====== DATA SUPPLIED

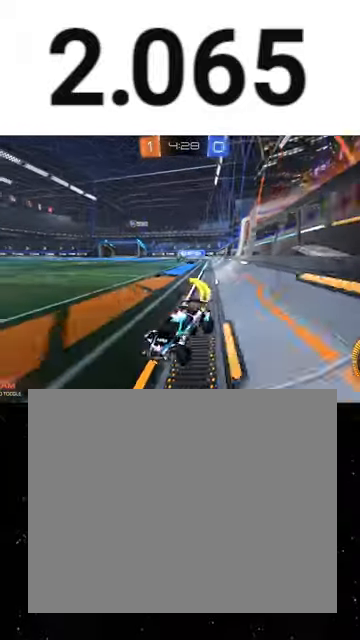
{"buttons": ["R2"], "left_stick": "right", "events": [[233, "R1", "up"]]}
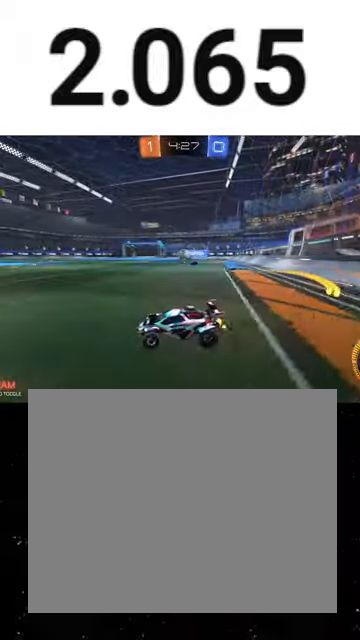
{"buttons": ["R2"], "left_stick": "right", "events": [[67, "left_stick", "center"], [100, "R1", "down"], [167, "left_stick", "left"], [367, "left_stick", "center"], [500, "R1", "up"], [500, "left_stick", "right"]]}
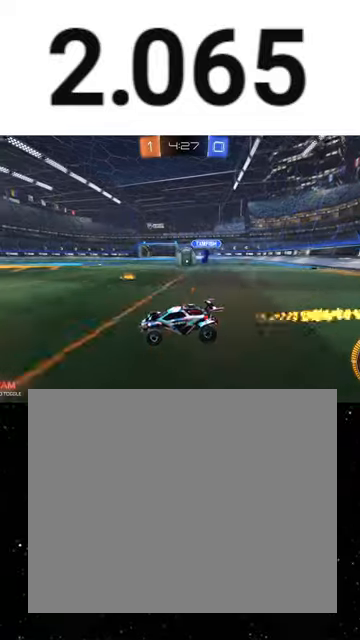
{"buttons": ["B", "Y", "R1", "R2"], "left_stick": "down", "events": [[33, "L2", "down"], [267, "L2", "up"], [300, "A", "down"], [300, "R1", "down"], [367, "A", "up"], [400, "A", "down"], [467, "A", "up"], [467, "left_stick", "down"], [500, "B", "down"], [500, "Y", "down"]]}
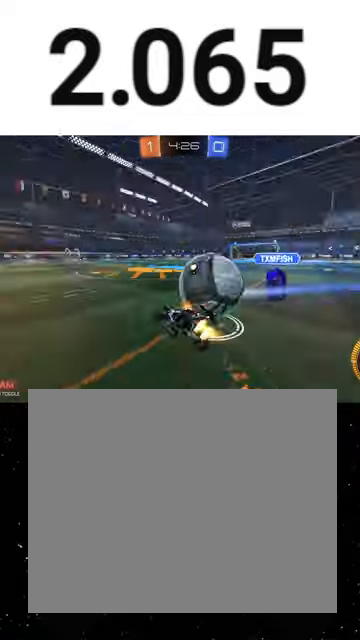
{"buttons": ["B", "Y", "R1", "R2"], "left_stick": "down", "events": [[67, "B", "up"], [67, "Y", "up"], [133, "B", "down"], [133, "Y", "down"], [300, "B", "up"], [300, "Y", "up"], [433, "B", "down"], [433, "Y", "down"]]}
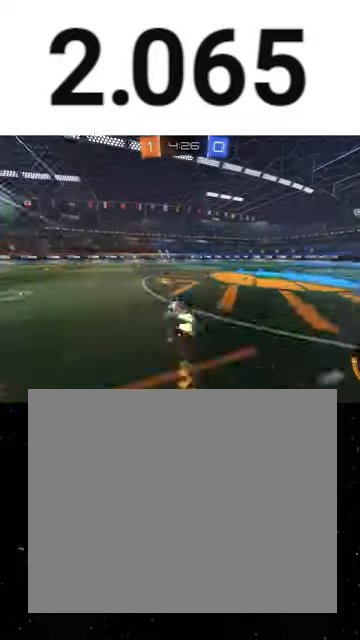
{"buttons": ["R1", "R2"], "left_stick": "down-left", "events": [[67, "B", "up"], [67, "Y", "up"], [100, "R1", "up"], [167, "Y", "down"], [267, "left_stick", "down-left"], [300, "Y", "up"], [367, "R1", "down"]]}
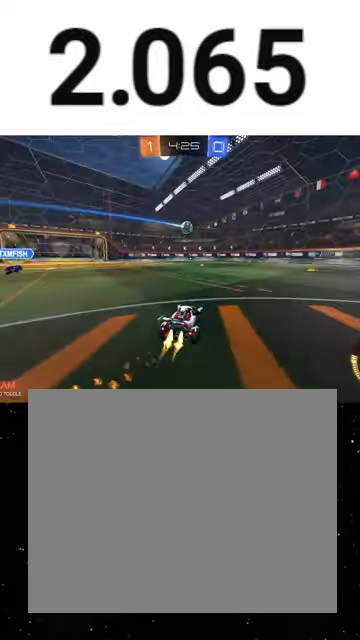
{"buttons": ["R1", "R2"], "left_stick": "center", "events": [[200, "left_stick", "center"]]}
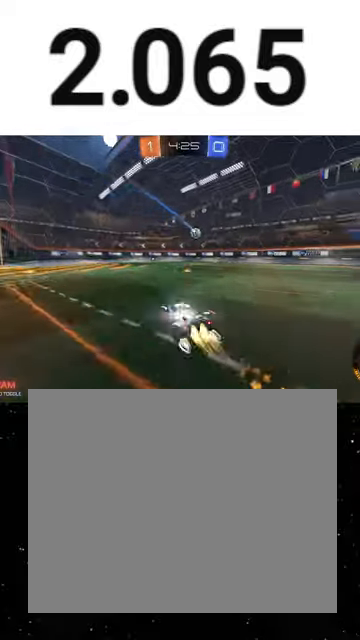
{"buttons": ["R2"], "left_stick": "center", "events": [[33, "left_stick", "left"], [100, "R1", "up"], [167, "left_stick", "center"]]}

============

PROBLEM TO SOLVE: If a line contains the word "right", it counts; please state how many such lines the records above have, and nothing more.

OUTPUT FOR THIS EXERCISE: 2